# Best MTB in Portugal?



## uncangler (Apr 4, 2013)

Hi everyone. I will be vacationing in Portugal this summer for two weeks. We will be flying into Faro and staying with family there. Does anyone have recommendations on where to go to rent a MTB or information on good trails? Any advice would be very helpful.
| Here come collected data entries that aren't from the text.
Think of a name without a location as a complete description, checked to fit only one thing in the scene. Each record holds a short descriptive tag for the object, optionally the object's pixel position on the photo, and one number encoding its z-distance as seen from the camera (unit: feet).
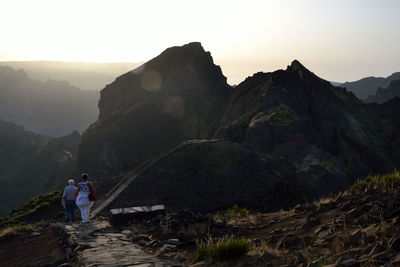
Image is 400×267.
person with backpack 51.90
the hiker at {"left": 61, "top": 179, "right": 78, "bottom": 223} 55.62
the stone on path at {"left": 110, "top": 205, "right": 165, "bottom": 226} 44.04
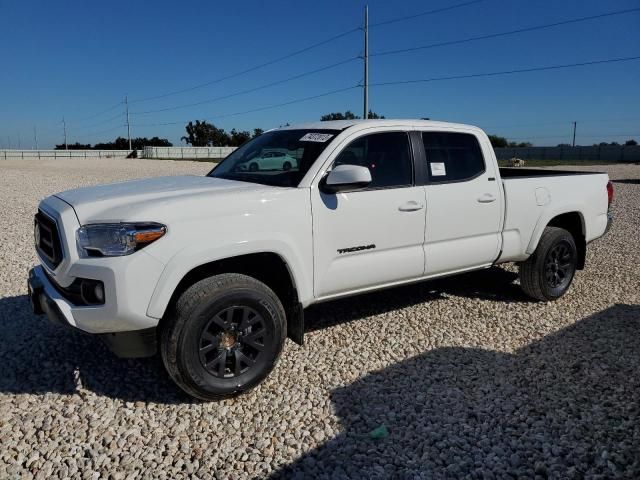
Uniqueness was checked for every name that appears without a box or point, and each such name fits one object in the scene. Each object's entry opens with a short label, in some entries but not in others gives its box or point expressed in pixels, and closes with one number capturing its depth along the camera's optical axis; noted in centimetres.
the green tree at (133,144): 9975
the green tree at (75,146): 11059
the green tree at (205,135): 10319
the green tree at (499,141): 8344
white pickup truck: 309
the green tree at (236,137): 9177
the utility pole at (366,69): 3973
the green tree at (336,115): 6170
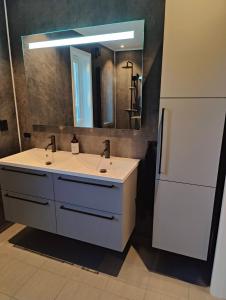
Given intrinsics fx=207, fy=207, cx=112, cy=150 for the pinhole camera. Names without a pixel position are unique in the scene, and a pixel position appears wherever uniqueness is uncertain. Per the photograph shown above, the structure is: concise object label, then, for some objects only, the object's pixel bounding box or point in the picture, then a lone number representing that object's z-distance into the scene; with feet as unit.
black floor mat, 6.24
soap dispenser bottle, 7.07
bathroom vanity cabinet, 5.36
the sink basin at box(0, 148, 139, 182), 5.45
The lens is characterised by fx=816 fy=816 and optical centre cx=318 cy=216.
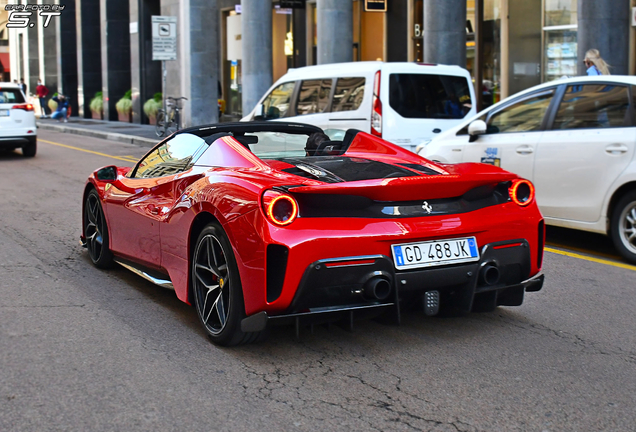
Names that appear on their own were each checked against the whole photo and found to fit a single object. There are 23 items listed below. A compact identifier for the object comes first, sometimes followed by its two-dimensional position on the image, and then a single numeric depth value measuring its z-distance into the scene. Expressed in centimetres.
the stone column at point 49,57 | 4633
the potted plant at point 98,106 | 3822
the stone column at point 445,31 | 1836
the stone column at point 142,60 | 3297
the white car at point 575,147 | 712
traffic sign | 2372
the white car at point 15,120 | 1788
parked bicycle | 2584
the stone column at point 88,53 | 4006
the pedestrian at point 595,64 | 1140
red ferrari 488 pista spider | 409
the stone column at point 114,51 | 3631
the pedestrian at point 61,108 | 3697
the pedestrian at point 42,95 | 4081
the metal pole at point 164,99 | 2388
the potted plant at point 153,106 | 3159
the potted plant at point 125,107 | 3488
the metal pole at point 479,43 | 2017
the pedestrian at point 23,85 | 4942
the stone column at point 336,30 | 2078
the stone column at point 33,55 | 5125
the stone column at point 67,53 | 4334
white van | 1162
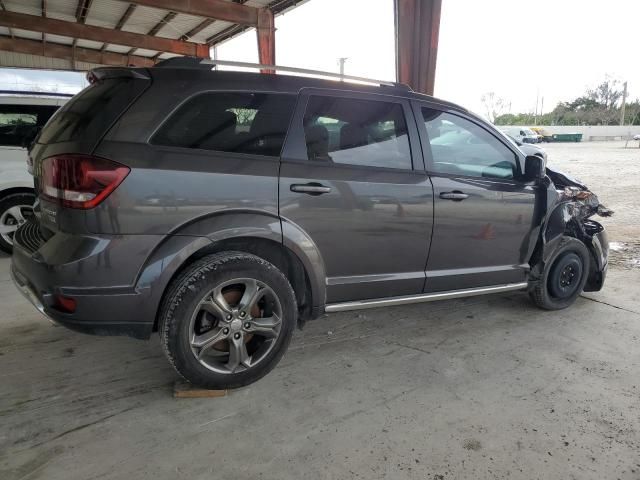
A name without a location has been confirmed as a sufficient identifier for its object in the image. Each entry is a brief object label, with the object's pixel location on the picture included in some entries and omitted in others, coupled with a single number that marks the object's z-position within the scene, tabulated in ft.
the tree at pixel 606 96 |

Cheers!


----------



## Surfas (Sep 13, 2005)

Here The Mountain Bike Adventure Lagos Algarve Portugal


----------



## Tkul (Mar 1, 2007)

Log on strava or check gpsies
Also check google since there are several uplift/guide rides
Enjoy the ride!


----------



## MrAitchGee (Aug 3, 2011)

I was in Carvoiero just at the end of April/begining of may, I booked a day out with the Mountain Bike Adventure guys in Lagos on tuesday the 30th April, luckily for me I was the only one out that day, just me and the two guides, Jim and Tim , they took me on their famous 10k shuttles at Monchique, the first run was actually 8k, the second 10k and the third was 14k , they offered me a forth run down but I had a bad crash on the third run and I was knackered and starting to make mistakes so I gave in, it was absolutely fantastic though, killer single track, fast rock gardens,carved hillside, crazy jack russel dogs and lots of lovely little drops and turns down the Portugese mountain side, the whole of the Algarve is laid out in front of you from the top, it would be amazing to take your own bike , especially if you ride FS .
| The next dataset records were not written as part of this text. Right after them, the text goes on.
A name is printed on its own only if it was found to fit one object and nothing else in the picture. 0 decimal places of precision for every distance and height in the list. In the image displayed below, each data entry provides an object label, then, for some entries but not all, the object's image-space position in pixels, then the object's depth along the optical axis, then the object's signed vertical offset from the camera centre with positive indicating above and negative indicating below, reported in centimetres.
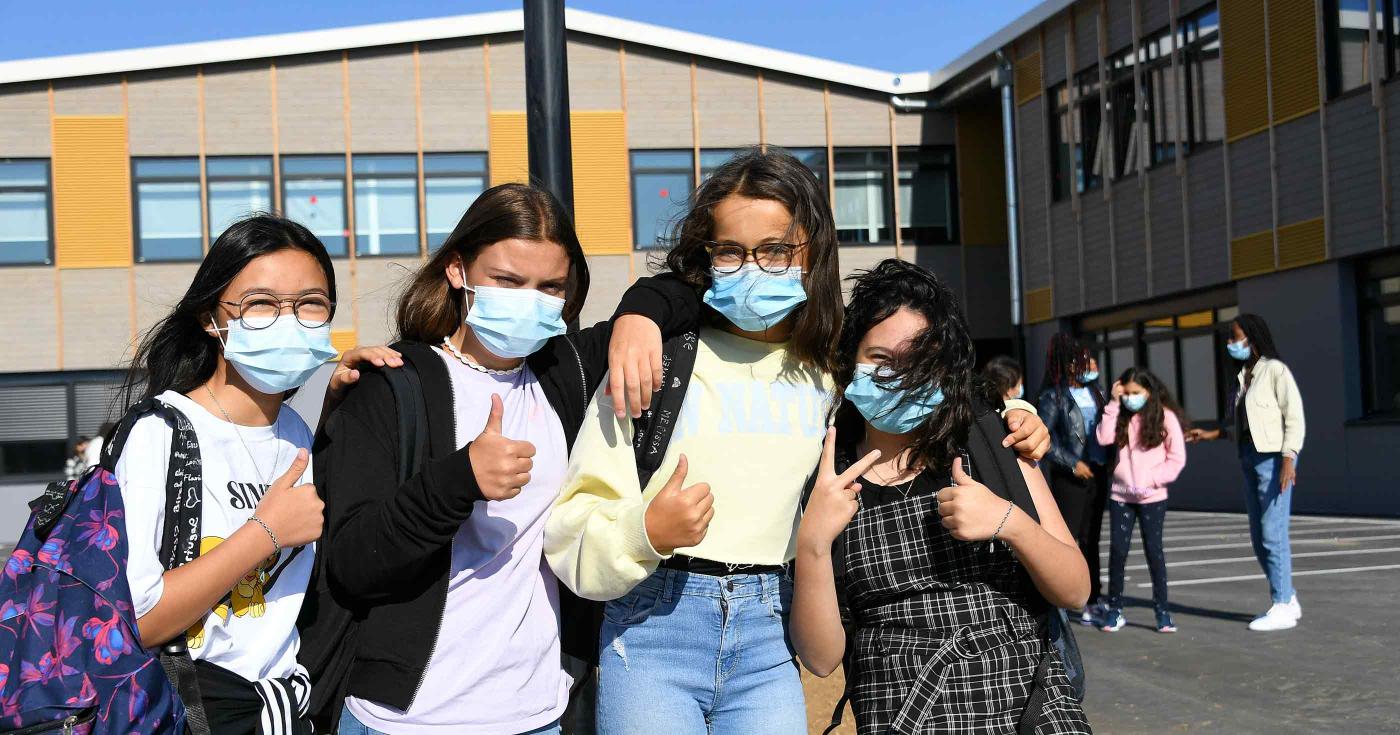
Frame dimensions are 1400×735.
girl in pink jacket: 883 -67
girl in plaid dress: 263 -40
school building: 2022 +416
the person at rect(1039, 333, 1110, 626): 859 -53
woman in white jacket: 845 -68
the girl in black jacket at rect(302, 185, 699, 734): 225 -20
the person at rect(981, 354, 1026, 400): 902 -3
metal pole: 396 +92
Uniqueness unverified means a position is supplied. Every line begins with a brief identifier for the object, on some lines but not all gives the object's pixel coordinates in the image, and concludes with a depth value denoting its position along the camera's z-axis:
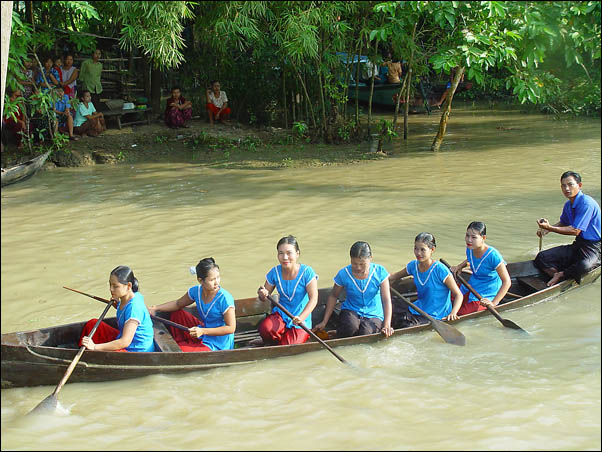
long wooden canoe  4.88
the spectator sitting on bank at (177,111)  14.27
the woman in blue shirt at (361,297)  5.60
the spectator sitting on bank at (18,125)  12.61
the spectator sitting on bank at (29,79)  12.08
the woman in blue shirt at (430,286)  5.78
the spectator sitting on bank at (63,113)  12.73
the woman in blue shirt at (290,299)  5.56
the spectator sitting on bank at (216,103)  14.39
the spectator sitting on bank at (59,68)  13.02
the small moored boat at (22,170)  10.88
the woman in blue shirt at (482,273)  6.07
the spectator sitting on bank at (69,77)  13.05
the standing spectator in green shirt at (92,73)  13.48
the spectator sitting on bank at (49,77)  12.55
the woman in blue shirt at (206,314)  5.16
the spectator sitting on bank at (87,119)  13.38
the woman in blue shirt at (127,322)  4.94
I'm hoping to go back to the Algarve next year so i'll probably do it again


----------



## Tkul (Mar 1, 2007)

MrAitchGee said:


> I was in Carvoiero just at the end of April/begining of may, I booked a day out with the Mountain Bike Adventure guys in Lagos on tuesday the 30th April, luckily for me I was the only one out that day, just me and the two guides, Jim and Tim , they took me on their famous 10k shuttles at Monchique, the first run was actually 8k, the second 10k and the third was 14k , they offered me a forth run down but I had a bad crash on the third run and I was knackered and starting to make mistakes so I gave in, it was absolutely fantastic though, killer single track, fast rock gardens,carved hillside, crazy jack russel dogs and lots of lovely little drops and turns down the Portugese mountain side, the whole of the Algarve is laid out in front of you from the top, it would be amazing to take your own bike , especially if you ride FS .
> 
> I'm hoping to go back to the Algarve next year so i'll probably do it again


Next time, I suggest you try something different:

Bikepark Ponte de Lima --> You can fly through Oporto
Lousã Bike Park - this shlould start activities in the near future. I can supply some contacts if you wish transports. --> You can choose between Oporto & Lisbon.

Both these sites, are GREAT and different from each other.
If you're looking for some "normal" tourism, you can enjoy Coimbra near Lousã. Or all the other cities near Ponte Lima (OPorto, Viana do Castelo, Aveiro, Braga, Guimarães).

Enjoy!


----------